### GIVEN TEXT
***
He and his colleagues began with a minute 1/100th scale model, which they fitted out with foil; when they fired laser beams they could see where the reflections were going, and could adjust the surfaces accordingly. Then they built an acoustic model at 1/50th scale, filled the tiny seats with tiny people, clad the surfaces with material that absorbed sound 50 times as fast as real-life material would, and fired a tiny spark at 50 times the frequency of a normal gunshot. They picked up its reverberations with miniature microphones.
Then they fired a real gun in the real chamber, with mikes all round to measure the rates at which sound developed and decayed. Finally they did the same tests in a computer simulation. "At that point," says Harris, "you have to use your judgement which to believe, because they don't always agree."
***
### MATERIAL PROVIDED
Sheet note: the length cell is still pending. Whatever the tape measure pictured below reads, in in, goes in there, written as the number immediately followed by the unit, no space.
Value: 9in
***
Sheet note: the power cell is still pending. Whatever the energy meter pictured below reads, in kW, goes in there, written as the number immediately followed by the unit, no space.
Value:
***
### EXERCISE INSTRUCTIONS
a. In the passage on acoustic testing of the chamber, at what scale was the acoustic model built?
b. Please carry on the passage on acoustic testing of the chamber from where it stops.

### TASK RESPONSES
a. At 1/50th scale.

b.
In the resulting piece of architecture, a lot of features that look like "design" are in fact subtle acoustic wheezes. The seats at the sides are backed by wooden panels with interestingly faceted surfaces, and the rims of the balcony have what look like art deco scorings. The concrete roof beams have a sound-diffusing shape, and the angular glass canopies that can be brought down low over the players' heads are "ensemble reflectors", designed to let them "hear" each other. (One of the musicians' biggest gripes at the Festival Hall is that this is not possible.)
Harris says he has been schooled through his job to listen not to the orchestra but to the hall. Now it's done, what does he hear? "Quite a loud hall, and quite a reverberant one. Not the over-mellow sound many older halls have, and a much better bass than the Barbican or the Festival Hall." So there.
Much of what goes on inside this hall, however, will closely mirror South Bank policies. Its underlying philosophy will be that of a "people's palace", with the public welcomed in for snacks and free lunchtime concerts. Through comedy events, and with a series of late-night jazz concerts under the direction of Joanna MacGregor, it will join economic battle with Manchester's club scene. When Bridgewater's chief executive Victoria Gregory describes her concert hall as a "modern-day cathedral", she has a pretty ecumenical religion in mind.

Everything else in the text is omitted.